Tuesday, September 8, 2009
This is a blog about a recovering commercial fisherman writing about commercial fishing. Well, my experiences about fishing. Ok, a memoir about fishing. Except I hate the word memoir. Don’t ask me why. Ok, you can ask me but I can’t really answer that. I guess there are just some words that some people like. I once met a guy who hated the word Petri dish. Petri dish. That didn’t mean he didn’t like biology or anything, just that word. And I mean he really hated it. I sent him a made up joke one using it in the punch line (sorry, it was like 15 years ago and I no longer remember the joke) and he said he was so pissed he got up and punched the guy who was next to him. So, OK, I don’t hate the word memoir as much as this guy hated the word Petri dish, but it does grate me. I guess we have the French to thank for that. This blog will take you along my journey of writing my first book (unless you count the book I had to write in 7th grade, it was something about a banana with super powers who helped people, Banananman, but that doesn’t really count). So far, it’s called FISH TALES: something something (I’m not sure what yet). Again, puny. I know, what can I say, I’m a puny gal.

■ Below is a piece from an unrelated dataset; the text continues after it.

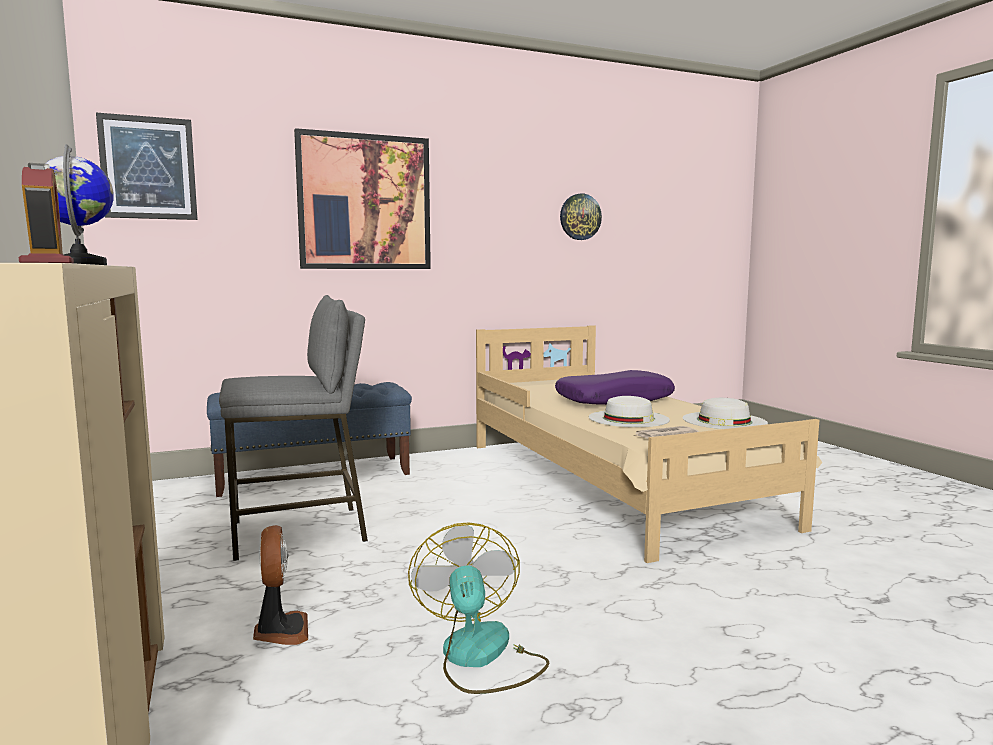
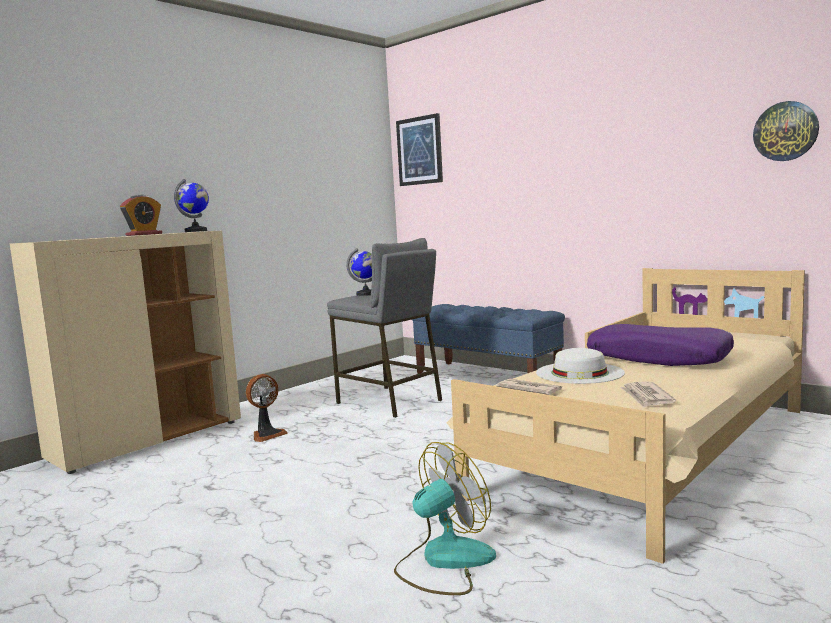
camera: 65 degrees right, 0 degrees up
(252, 380) = (366, 294): none -> globe
(364, 202) = (545, 153): picture -> none
(480, 657) = (266, 480): fan -> fan (444, 561)
(724, 420) = (646, 397): white hat -> newspaper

So, I’m not really sure how to write a book. Or get it published and actually have people read it. I mean, I have some ideas, but this is all a new experience for me. We’ll see how it goes. So far I have about 100 pages or so. But, well, I have 100 pages written in Word, size 12 font Calibri. I’m not sure how many pages that would add up to in a book. It’s a series of short stories from my days of living the dream on the high seas. It all started this spring (the writing, not the fishing). I was finishing up grad school and writing my professional project (aka thesis). I had done tons and tons of research and writing the previous fall. Then a few months before my project was due, I changed my topic. It must be the Aquarius in me. We can stop on a dime mid stride, change course, and never look back.
It started when my professor told me to follow my passion. This is great advice, but easier said than done. Follow my passion. Great. Ok. What are my passions? It’s a good question to ask yourself. What gives you energy, opposed to what takes energy? Well, I like writing. I like writing about traveling and fishing. (I should probably take the time to clarify one term I’m using: fishing. When I say fishing I mean commercial fishing, not sport fishing. I don’t sport fish. Not that there is anything wrong with it. Its just that catching fish one at a time doesn’t really do it for me. However, writing commercial fishing each time is a drag. Thinking commercial fishing is a drag. Hence, “fishing”. “Great” she said. “Traveling and commercial fishing”. (That time, it was my professor speaking, not me). “Write about commercial fishing. Everybody has travelled. I’ve travelled, we’ve all travelled, but we all haven’t commercial fished. How many woman can say they commercial fished?” Well, I’m not sure so I can’t really answer that. Besides, I think it was a rhetorical question anyway.
So, I did. That’s how I started writing about my experiences fishing. I wrote about my first time out and not knowing what in the hell I had just gotten myself into. I wrote about some of the beautiful sights I saw, the food I ate, the places I fished, the people I met, the times I though I was going to die, and the struggles I went through. I turned in my project and got an A. And, I had so much fun writing it. It actually did give me energy. I can’t really explain it, but I was happier then than I had been in a really, really long time, if ever. I still am. I like riding the happy wave. I would encourage you all to find your own passions and hop on the happy wave.